--- EXTRACTED TEXT Enclosed Below ---

Combinations are a central element of HUTCHMED’s (and China partner Eli Lilly’s) life cycle plans for fruquintinib in China as this exploits its ease of use as a once daily oral drug, and its high specificity and best-in-class clinical and safety/ tolerability profile. In addition, the PD-1 checkpoint inhibitor plus fruquintinib combination brings together potentially synergistic mechanisms of action (ie simultaneous inhibition of tumour angiogenesis and tumour cell signalling or immune evasion). Similarly, a PD-1 combination (Junshi Biosciences’ Tuoyi, toripalimab) with Sulanda is under evaluation, with an ongoing China SURTORI-1 Phase III trial in 2L neuroendocrine carcinomas (NECs) potentially supporting an sNDA filing in 2025, subject to positive data.

Selective MET inhibitor Orpathys (savolitinib) is currently approved in China as a monotherapy in a niche NSCLC setting: 2L NSCLC MET exon 14 skipping alterations in patients who have progressed following prior systemic therapy or are unable to receive chemotherapy. Clinical development plans (Exhibit 3) are set to expand the addressable China NSCLC patient population over the next 24 months, support the first global approval in NSCLC, and generate data in the first non-NSCLC follow on indications (China: as monotherapy in 3L MET-amplified gastric/gastroesophageal cancer; Global: in combination with Imfinzi in MET-driven papillary renal cell carcinoma, PRCC).

--- End of Enclosed EXTRACTED TEXT ---
--- SUPPLIED RECORDS Enclosed Below ---

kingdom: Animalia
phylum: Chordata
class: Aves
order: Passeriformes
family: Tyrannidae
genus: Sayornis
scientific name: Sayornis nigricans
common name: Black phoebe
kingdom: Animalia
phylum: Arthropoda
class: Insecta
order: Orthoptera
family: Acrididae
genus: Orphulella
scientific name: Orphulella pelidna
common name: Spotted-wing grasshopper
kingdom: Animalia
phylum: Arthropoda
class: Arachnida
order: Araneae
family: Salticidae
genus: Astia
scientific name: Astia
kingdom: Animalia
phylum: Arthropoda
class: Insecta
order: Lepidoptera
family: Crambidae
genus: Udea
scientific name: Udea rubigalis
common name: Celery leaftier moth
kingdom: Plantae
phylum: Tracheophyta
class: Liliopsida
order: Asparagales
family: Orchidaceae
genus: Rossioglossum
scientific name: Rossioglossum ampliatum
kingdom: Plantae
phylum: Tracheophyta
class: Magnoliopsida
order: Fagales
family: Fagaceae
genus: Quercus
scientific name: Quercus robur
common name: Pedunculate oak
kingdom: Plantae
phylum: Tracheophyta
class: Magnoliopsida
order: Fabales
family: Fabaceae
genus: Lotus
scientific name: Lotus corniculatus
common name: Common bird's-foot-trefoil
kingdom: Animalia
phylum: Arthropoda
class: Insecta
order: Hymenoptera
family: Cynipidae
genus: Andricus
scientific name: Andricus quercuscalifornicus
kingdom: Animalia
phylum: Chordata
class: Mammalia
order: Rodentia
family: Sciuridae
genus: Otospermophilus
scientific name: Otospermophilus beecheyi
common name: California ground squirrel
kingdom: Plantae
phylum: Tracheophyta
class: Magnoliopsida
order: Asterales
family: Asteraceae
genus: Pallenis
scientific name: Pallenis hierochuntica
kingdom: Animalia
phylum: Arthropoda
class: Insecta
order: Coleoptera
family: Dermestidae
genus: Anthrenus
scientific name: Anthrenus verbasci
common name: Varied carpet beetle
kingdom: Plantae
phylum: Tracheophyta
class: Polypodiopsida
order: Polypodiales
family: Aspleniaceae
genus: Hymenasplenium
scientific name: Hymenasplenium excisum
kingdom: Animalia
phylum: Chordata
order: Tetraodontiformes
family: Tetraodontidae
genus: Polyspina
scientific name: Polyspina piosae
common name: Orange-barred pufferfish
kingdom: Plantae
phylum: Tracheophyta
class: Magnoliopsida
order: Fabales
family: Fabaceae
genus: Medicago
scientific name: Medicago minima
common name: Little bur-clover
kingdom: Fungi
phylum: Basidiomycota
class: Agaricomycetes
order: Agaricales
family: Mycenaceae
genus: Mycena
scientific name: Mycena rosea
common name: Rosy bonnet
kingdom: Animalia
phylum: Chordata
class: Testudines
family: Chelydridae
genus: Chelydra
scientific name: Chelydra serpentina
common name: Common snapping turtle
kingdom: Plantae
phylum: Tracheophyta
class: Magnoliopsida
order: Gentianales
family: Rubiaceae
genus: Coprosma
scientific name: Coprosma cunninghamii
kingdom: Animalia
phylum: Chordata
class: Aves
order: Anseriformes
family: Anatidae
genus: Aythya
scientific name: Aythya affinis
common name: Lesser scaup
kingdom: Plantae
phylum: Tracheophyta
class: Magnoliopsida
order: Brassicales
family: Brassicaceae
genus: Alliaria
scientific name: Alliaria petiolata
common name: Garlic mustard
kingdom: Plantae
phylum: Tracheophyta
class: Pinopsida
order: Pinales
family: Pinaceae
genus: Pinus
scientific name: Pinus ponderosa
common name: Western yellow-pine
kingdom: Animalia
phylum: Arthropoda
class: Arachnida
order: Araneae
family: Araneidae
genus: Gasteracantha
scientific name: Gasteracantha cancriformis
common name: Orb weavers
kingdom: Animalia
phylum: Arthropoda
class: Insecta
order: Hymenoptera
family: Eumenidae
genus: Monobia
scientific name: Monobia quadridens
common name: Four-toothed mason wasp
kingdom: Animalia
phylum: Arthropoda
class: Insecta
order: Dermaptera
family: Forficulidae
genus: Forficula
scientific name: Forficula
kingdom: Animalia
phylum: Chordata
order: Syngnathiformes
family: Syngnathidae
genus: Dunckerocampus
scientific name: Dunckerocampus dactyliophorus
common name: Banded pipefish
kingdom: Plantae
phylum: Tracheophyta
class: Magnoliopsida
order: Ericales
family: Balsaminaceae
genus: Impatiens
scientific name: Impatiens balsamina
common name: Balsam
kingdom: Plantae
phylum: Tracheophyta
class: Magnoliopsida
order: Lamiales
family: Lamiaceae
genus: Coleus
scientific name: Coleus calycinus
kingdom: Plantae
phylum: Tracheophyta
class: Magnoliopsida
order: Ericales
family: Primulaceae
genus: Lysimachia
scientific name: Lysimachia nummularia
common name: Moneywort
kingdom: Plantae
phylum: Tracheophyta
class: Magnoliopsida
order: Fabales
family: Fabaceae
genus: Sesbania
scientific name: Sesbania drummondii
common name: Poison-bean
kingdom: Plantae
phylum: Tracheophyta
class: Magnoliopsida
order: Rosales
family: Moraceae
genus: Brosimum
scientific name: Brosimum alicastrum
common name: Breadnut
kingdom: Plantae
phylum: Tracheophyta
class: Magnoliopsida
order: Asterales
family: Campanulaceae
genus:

--- End of Enclosed SUPPLIED RECORDS ---

WORK REQUIRED »
Continue the passage on HUTCHMED's clinical development plans for fruquintinib and savolitinib, starting right after its last sentence.

FINAL ANSWER »
Exhibit 3: Major late-stage expansion for savolitinib

Savolitinib is HUTCHMED’s second most advanced international asset and is set to play a key role in the life cycle management of AstraZeneca’s third generation EGFR inhibitor Tagrisso (osimertinib) and its PD-1 inhibitor Imfinzi (durvalumab). The savolitinib and Tagrisso combination has FDA Fast Track designation in 2/3L osimertinib-refractory MET+ NSCLC and, with the Phase II/III SAVANNAH trial having completed enrolment in February 2024, there is potential for a late-2024 NDA filing for accelerated approval in the US in this setting, subject to positive data. The confirmatory Phase III SAFFRON running in parallel uses MET biomarker-based patient selection to enrich the patient population, and is anticipated to read out in 2026. This is a similar timeframe to the global SAMETA Phase III study of savolitinib in combination with Imfinzi for MET-driven PRCC.

Orpathys received conditional approval in China in 2021 in 2L NSCLC with MET ex14 skipping alterations. Following positive read out of the confirmatory Phase III trial, the China NDA submission for advanced or metastatic MET exon 14 NSCLC in treatment-naïve or previously treated patients was filed and accepted for review in March 2024. Grant of full approval would expand the label to include 1L patients, especially as MET diagnostic testing has now become standard of care in late-stage NSCLC. Two additional China Phase III trials are underway with Orpathys in combination with Tagrisso in other NSCLC settings:

  • SACHI addresses 2L EGFR TKI refractory NSCLC with MET-amplification (similar to the Phase II SAVANNAH study patient population); and
  • SANOVO is evaluating savolitinib + osimertinib 1L EFGRm+ MET+ NSCLC (a similar population to the osimertinib Phase III FLAURA study).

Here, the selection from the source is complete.